Spatial is moving into the clinic two times faster, or three times faster, than I had ever expected. Knight Diagnostic Laboratories, Oregon Health & Science University, is a great example of that. They have validated over 85 of our barcoded antibodies now and are pushing them in the diagnostics lab.
There are certain questions that you can answer at the protein level that you cannot do with sequencing. All the phosphorylation states of these core needle biopsies that come from breast cancer samples can be quantitated beautifully using our antibodies. And it’s exciting to see that. The Mayo Clinic is also doing this type of work. It’s the translational people that want to change the world, and this is a path for them to do it.
GEN: I know that you worked in next-generation sequencing (NGS) for a long time. How did this spatial work all begin for you?

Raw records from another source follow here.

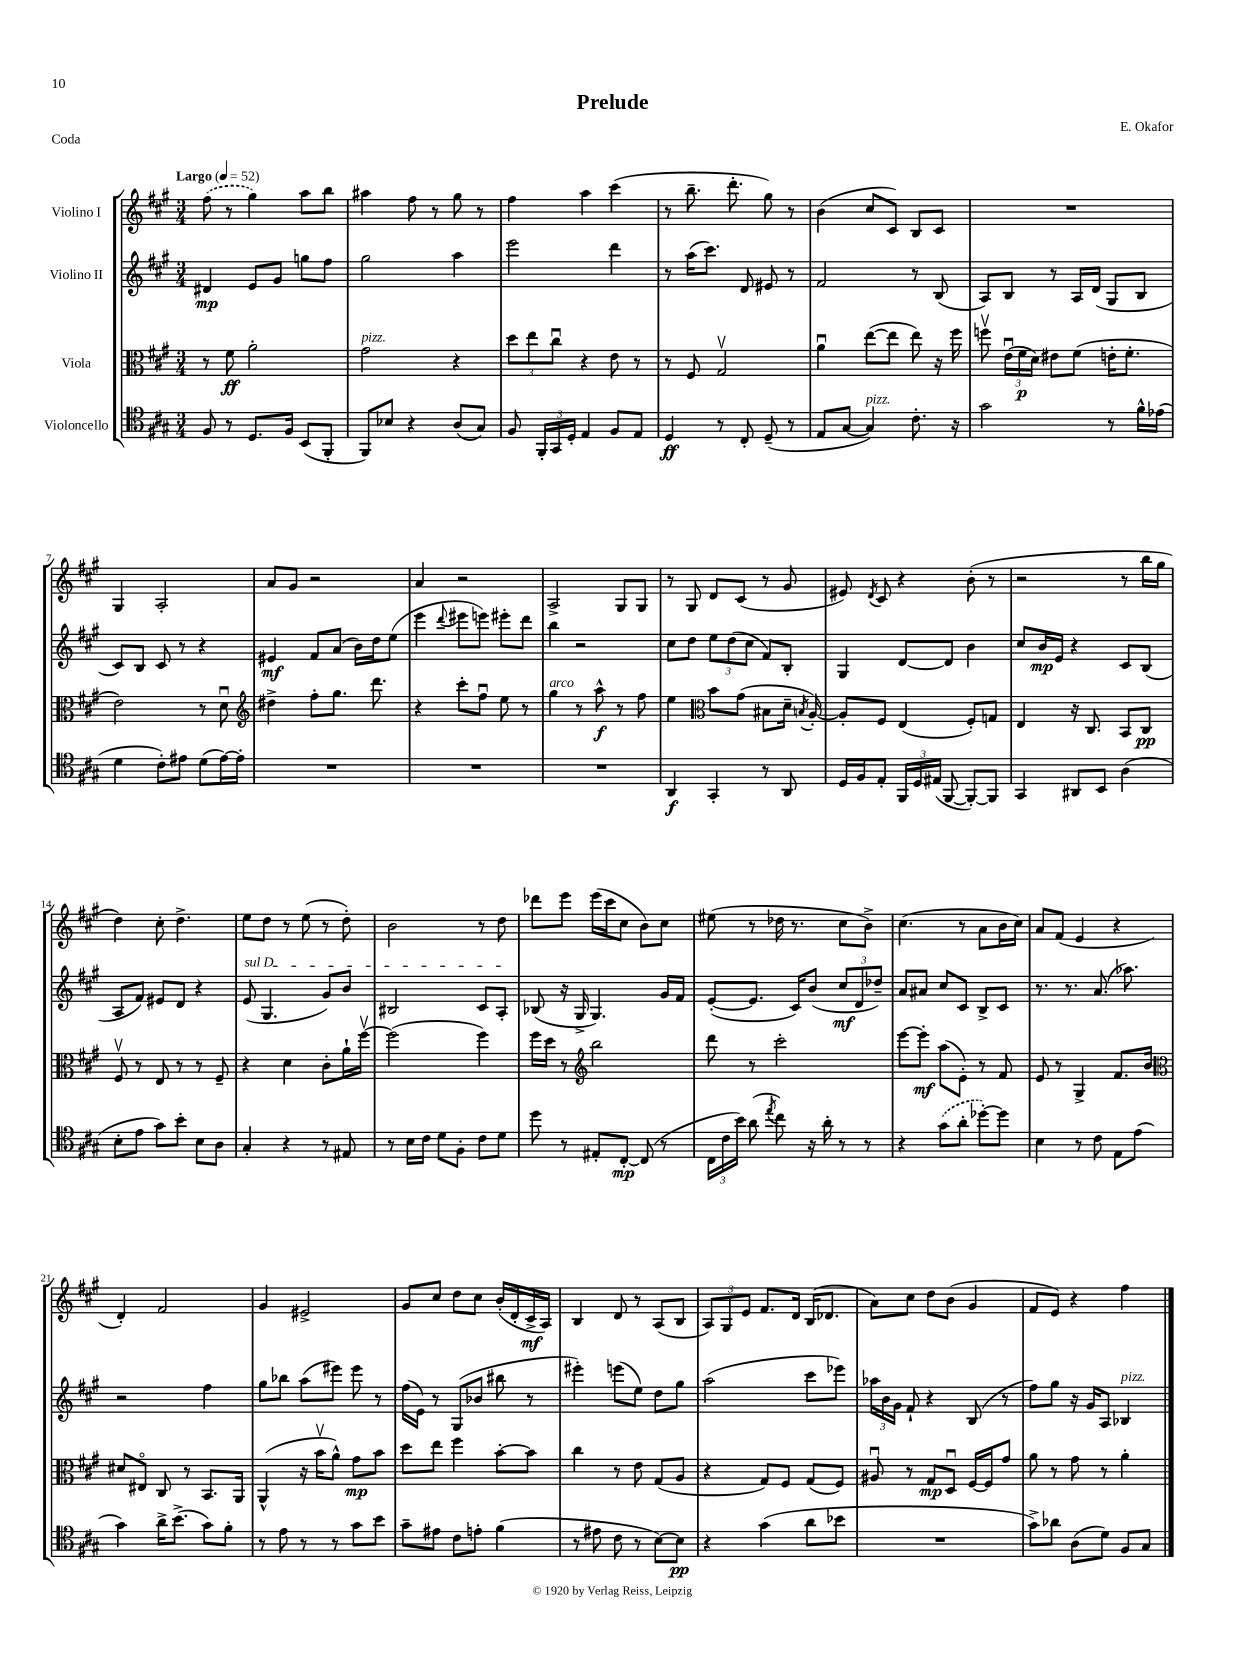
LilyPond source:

\header { title = "Prelude" composer = "E. Okafor" piece = "Coda" }
<<
\new StaffGroup <<
\new Staff = "s0" \with { instrumentName = "Violino I" } {
    \clef treble \key a \major \numericTimeSignature \time 3/4 \tempo "Largo" 4 = 52
    \autoBeamOff \once \slurDashed fis''8( r8 gis''4) a''8[ b''8] |
    ais''4 fis''8 r8 gis''8 r8 |
    fis''4 a''4 cis'''4( |
    r8 b''8.-- d'''8.-. gis''8) r8 |
    b'4( cis''8[ cis'8]) b8[ cis'8] |
    R2. |
    gis4 a2-. |
    a'8[ gis'8] r2 |
    a'4 r2 |
    a2-> gis8[ gis8] |
    r8 gis8 d'8[ cis'8]( r8 gis'8 |
    eis'8) \acciaccatura { d'8 } cis'8 r4 b'8-.( r8 |
    r2 r8 b''16[ gis''16] |
    d''4) cis''8-. d''4.-> |
    e''8[ d''8] r8 e''8( r8 d''8-.) |
    b'2 r8 d''8 |
    des'''8[ e'''8] e'''16[( cis'''16 cis''8] b'8[) cis''8] |
    eis''8( r8 des''16 r8. cis''8[ b'8]->) |
    cis''4.( r8 a'8[ b'16 cis''16]) |
    a'8[ fis'8]( e'4 r4 |
    d'4-.) fis'2 |
    gis'4 eis'2-> |
    gis'8[ cis''8] d''8[ cis''8] b'16[-.( d'16-. cis'16->\mf a16]) |
    b4 d'8 r8 a8[( b8] |
    \tuplet 3/2 { a8[) gis8 e'8] } fis'8.[ d'16] b16[( des'8.] |
    a'8[) cis''8] d''8[ b'8]( gis'4 |
    fis'8[ e'8]) r4 fis''4 \bar "|." |
}
\new Staff = "s1" \with { instrumentName = "Violino II" } {
    \clef treble \key a \major \numericTimeSignature \time 3/4
    \autoBeamOff dis'4\mp e'8[ gis'8] g''8[ fis''8] |
    gis''2 a''4 |
    e'''2 d'''4 |
    r8 a''16[( cis'''8.]) d'8 eis'8 r8 |
    fis'2 r8 b8( |
    a8[) b8] r8 a16[ d'16]( gis8[ b8] |
    cis'8[) b8] cis'8 r8 r4 |
    eis'4\mf fis'8[ a'8]( b'16[) d''16 e''8]( |
    e'''4 \appoggiatura { d'''8 } eis'''8[ e'''8]) eis'''8[-. d'''8] |
    b''4 r2 |
    cis''8[ d''8] \tuplet 3/2 { e''8[ d''8( cis''8] } fis'8[) b8]-. |
    gis4 d'8[~ d'8] b'4 |
    cis''8[ b'16\mp e'16] r4 cis'8[ b8]( |
    a8[ fis'8]) eis'8[ d'8] r4 |
    \once \override TextSpanner.bound-details.left.text = \markup { \italic "sul D" } e'8\startTextSpan( gis4. gis'8[) b'8] |
    bis2 cis'8[ a8]-.\stopTextSpan |
    bes8( r16 gis16-> gis4.) gis'16[ fis'16] |
    e'8[~-.( e'8.] cis'16[) b'8]( \tuplet 3/2 { cis''8[\mf d'8 des''8]--) } |
    a'8[ ais'8] cis''8[ cis'8] b8[-> cis'8] |
    r8. r8. a'8.( aes''8.) |
    r2 fis''4 |
    gis''8[ bes''8] a''8[( eis'''8]) eis'''8 r8 |
    fis''16[( e'16]) r8 gis8[( bes'8] bis''8 r8 |
    eis'''4-.) e'''8[( e''8]) d''8[ gis''8] |
    a''2( cis'''8[ ees'''8]) |
    \tuplet 3/2 { aes''16[ b'16 gis'16] } fis'8-! r4 b8( r8 |
    fis''8[) gis''8] r16 gis'16[ a8] bes4^\markup { \italic "pizz." } \bar "|." |
}
\new Staff = "s2" \with { instrumentName = "Viola" } {
    \clef alto \key a \major \numericTimeSignature \time 3/4
    \autoBeamOff r8 fis'8\ff a'2-. |
    gis'2^\markup { \italic "pizz." } r4 |
    \tuplet 3/2 { d''8[ e''8 cis''8]\downbow } r4 e'8 r8 |
    r8 fis8 gis2\upbow |
    a'4\downbow e''8[~( e''8] e''8) r16 fis''16 |
    f''8\upbow \tuplet 3/2 { e'16[\downbow( fis'16\p d'16]) } eis'8[ fis'8]( e'16[-. fis'8.]-. |
    e'2) r8 d'8\downbow |
    \clef treble dis''4-> fis''8[-. gis''8.] d'''8. |
    r4 cis'''8[-. fis''8]\downbow e''8 r8 |
    gis''4^\markup { \italic "arco" } r8 a''8-^\f r8 fis''8 |
    e''4 \clef alto b'8[ gis'8]( bis8[ d'16]-- \acciaccatura { b8 } a16~-.) |
    a8[-. fis8] e4( fis8[-.) g8] |
    e4 r16 cis8. b,8[ cis8]\pp |
    fis8\upbow r8 e8 r8 r8 fis8-- |
    r4 d'4 cis'8[-. a'16-! fis''16]~\upbow |
    fis''2( fis''4) |
    fis''16[ d''16] r8 \clef treble b''2 |
    d'''8 r8 cis'''2-. |
    e'''8[~ e'''8]-.\mf a''8[( e'8]-.) r8 fis'8 |
    e'8 r8 gis4-> fis'8.[ b'16] |
    \clef alto dis'8[ eis8]\flageolet cis8 r8 b,8.[ a,16] |
    a,4-^( r16 b'16[\upbow a'8]-^) gis'8[\mp b'8] |
    d''8[ e''8] fis''4 b'8[~-. b'8] |
    cis''4 r8 e'8 gis8[( a8] |
    r4 gis8[) fis8] gis8[( fis8]) |
    ais8\downbow r8 gis8[\mp d8]\downbow fis16[~ fis16 gis'8] |
    a'8 r8 gis'8 r8 a'4-. \bar "|." |
}
\new Staff = "s3" \with { instrumentName = "Violoncello" } {
    \clef tenor \key a \major \numericTimeSignature \time 3/4
    \autoBeamOff fis8 r8 d8.[ fis16] b,8[( fis,8]-. |
    fis,8[) bes8] r4 a8[( gis8]) |
    fis8 \tuplet 3/2 { fis,16[-. gis,16 d16]-. } e4 fis8[ e8] |
    d4\ff r8 cis8-. d8--( r8 |
    e8[ gis8]~ gis4^\markup { \italic "pizz." }) cis'8.-. r16 |
    gis'2 r8 fis'16[-^ ees'16]( |
    d'4 cis'8[-.) eis'8] d'8[( eis'16~) eis'16]-. |
    R2. |
    R2. |
    R2. |
    a,4\f gis,4-. r8 a,8 |
    d16[ fis16 e8]-. \tuplet 3/2 { fis,16[ d16 eis16]( } fis,8~ fis,8[~-.) fis,8] |
    gis,4 ais,8[ b,8] a4( |
    b8[-. e'8] gis'8[) b'8]-. b8[ a8] |
    gis4-. r4 r8 eis8 |
    r8 b16[ cis'16] d'8[ fis8]-. cis'8[ d'8] |
    d''8 r8 eis8[-. cis8]~-.\mp cis8( r8 |
    \tuplet 3/2 { cis16[ cis'16 b'16]) } a'8( \acciaccatura { e''8 } cis''8) r16 a'16-. r8 r8 |
    r4 \once \slurDashed gis'8[( a'8]-. des''8[~-.) des''8] |
    b4 r8 cis'8 e8[ e'8]( |
    gis'4) a'16[-> b'8.]->( gis'8[) fis'8]-. |
    r8 e'8 r8 r8 gis'8[ b'8] |
    gis'8[-- eis'8] cis'8[ e'8]-. fis'4( |
    r8 eis'8 cis'8 r8 b8[~) b8]\pp |
    r4 gis'4( a'8[ bes'8] |
    R2. |
    gis'8[->) aes'8] a8[( d'8]) fis8[ gis8] \bar "|." |
}
>>
>>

Beechem: It was listening to the unmet needs that are out there. I spend a lot of time in the outside world, and that’s what I’m always listening for. Sometimes the investigators don’t know how to ask; you just have to see what they’re trying to do. The field of immuno-oncology led me to realize that we had to do this. Checkpoint inhibitors re-architecture the spatial immune system in tissues. But how are we going to develop good ones if we can’t measure that in space?
So, I literally invented the GeoMX waiting in the lobby of the Marriott Hotel when I was traveling to give a talk. I asked, “How can we take the power of NGS and not lose all the spatial coordinate information?”
And that was when I realized that all we had to do was put a sequencing barcode on a photocleavable linker, and we’d be there. I scribbled it down on a piece of paper in January of 2015. And then we we’re off to the races in spatial biology.
Our first paper, using the prototype instruments in my lab, helped us discover, together with Jen Wargo and Jim Allison, tertiary lymphoid structures in tumors. Now, there’s an entire field that does nothing but work on tertiary lymphoid structures (TLS) and tumors because they’re
GEN: Were you at NanoString in January 2015?
Beechem: Absolutely. We weren’t a spatial company back then, though. When I came back with this idea, everybody was looking at me like I had three eyes growing out of my head. They asked, “Why is Beechem all of a sudden talking about the importance of spatial?”
Our investigators put it together on their own. People came in at night to make little microscope slides with pieces of tape on them, to pipette liquids over tissue slices, and to measure signals in space. And it was working. Slowly but surely, we were convinced. Then, I had to convince the inside of the company that this was a worthwhile thing to do, and we did that. And the rest is history. It’s been a fun seven years.